Independent web principles

Posting my list here, because putting them on Twitter only would just be too ironic:

1. Keep the master copy of all data you create in a way that nobody can prevent you from keep using that data

For example, if I write a beautiful poem on Gmail (it is Valentine’s day after all), Google can prevent me from accessing this poem in the future, e.g. by kicking me out. It hasn’t happened to me, but it has happened to others. Which is why I use gmail only as a glorified IMAP server; my primary copy of all incoming and outgoing e-mail is on the hard drive my laptop.

I’m not doing as well on social media posts, although I create most of my posts here on upon2020.com and syndicate them out to Facebook and Twitter via the WordPress Social plugin. That plugin has its issues, though, and it takes more work than I’d like.

2. Be at liberty to run whatever code you choose against your data. No lock-in between data and code.

For many years, Microsoft kept a tight lock on the data format for Word and the other Office apps. While you could keep the master copy of all your files under your control (see principle 1), it wouldn’t help you because only Microsoft software could read them. So the data has to be available in a format that does not force you into a particular vendor’s product.

Even so-called “open web” products have this flaw: what good does it do me if I can export all my data from Facebook, or Google, or whatever, but then there is no software that can read any of this in any meaningful way? It forces me right back into those silos. So we need alternatives for code that can read the same data, and we need to have the ability to develop new code that runs on our data.

3. Don’t depend on somebody else’s terms of service that might change over time against your will.

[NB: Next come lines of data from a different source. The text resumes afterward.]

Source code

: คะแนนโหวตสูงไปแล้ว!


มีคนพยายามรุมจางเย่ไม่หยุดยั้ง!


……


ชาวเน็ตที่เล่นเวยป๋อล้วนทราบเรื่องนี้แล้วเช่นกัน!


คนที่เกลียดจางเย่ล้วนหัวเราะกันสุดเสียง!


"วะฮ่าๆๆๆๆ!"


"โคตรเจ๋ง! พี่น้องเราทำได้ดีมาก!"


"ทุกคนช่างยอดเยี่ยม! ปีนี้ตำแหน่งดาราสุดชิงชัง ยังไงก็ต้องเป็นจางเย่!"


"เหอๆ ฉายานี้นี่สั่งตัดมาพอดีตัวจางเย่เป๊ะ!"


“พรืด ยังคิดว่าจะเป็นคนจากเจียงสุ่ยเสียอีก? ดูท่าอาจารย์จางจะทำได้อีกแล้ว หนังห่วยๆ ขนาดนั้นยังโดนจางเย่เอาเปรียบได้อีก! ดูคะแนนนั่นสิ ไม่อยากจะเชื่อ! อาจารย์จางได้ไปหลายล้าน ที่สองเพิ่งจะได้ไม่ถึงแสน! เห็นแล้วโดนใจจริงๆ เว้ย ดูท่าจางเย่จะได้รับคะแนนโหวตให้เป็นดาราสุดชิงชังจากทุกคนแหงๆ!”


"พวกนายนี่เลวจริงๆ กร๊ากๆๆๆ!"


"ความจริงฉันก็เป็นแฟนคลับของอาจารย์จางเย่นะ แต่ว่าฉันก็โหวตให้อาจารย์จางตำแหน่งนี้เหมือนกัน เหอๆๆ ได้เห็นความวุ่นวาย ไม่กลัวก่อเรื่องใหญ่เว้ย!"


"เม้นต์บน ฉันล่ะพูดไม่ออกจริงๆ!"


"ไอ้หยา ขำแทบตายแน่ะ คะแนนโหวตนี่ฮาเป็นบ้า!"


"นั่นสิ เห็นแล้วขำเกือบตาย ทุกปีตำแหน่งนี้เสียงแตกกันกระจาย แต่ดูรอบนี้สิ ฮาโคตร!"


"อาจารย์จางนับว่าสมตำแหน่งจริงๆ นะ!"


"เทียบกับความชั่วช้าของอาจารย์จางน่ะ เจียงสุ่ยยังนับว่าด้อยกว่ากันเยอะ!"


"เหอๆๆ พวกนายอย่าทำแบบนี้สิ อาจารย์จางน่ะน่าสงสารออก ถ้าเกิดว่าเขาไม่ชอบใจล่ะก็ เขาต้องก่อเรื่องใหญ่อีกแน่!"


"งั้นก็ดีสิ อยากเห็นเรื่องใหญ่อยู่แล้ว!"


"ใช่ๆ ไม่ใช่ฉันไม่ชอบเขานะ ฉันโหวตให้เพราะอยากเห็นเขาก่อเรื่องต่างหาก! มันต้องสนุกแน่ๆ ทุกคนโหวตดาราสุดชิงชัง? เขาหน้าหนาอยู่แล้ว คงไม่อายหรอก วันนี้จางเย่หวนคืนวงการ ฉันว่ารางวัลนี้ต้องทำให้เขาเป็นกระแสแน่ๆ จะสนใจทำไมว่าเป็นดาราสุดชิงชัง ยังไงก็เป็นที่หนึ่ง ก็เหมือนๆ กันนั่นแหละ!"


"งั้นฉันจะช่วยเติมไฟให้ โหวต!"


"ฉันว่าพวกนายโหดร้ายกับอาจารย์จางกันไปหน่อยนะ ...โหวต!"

Imagine you have control over your data, and you can run all sorts of software against it, but then somebody comes by and somehow prevents you from doing it the way you thought you could. The primary avenue of doing this would be changing legal terms without your consent. For example, a patent might suddenly show up that you infringe if you keep doing what you have been doing, or, some product you are using might suddenly start selling your data to others because you agreed that they could change their terms of service in the future, or the license fee might double.

You don’t control your own destiny if these kinds of things can happen.

Personally, I think the best answer is:

  • Keep your data in open formats.
  • Primarily access your data with open-source software; closed-source might be okay if there are open-source alternatives;
  • On hardware that you have physical possession of, or that you could move to at any time.

Other models may be possible, but this one works, and that’s what I’m trying to do for myself, and for users of the code I create.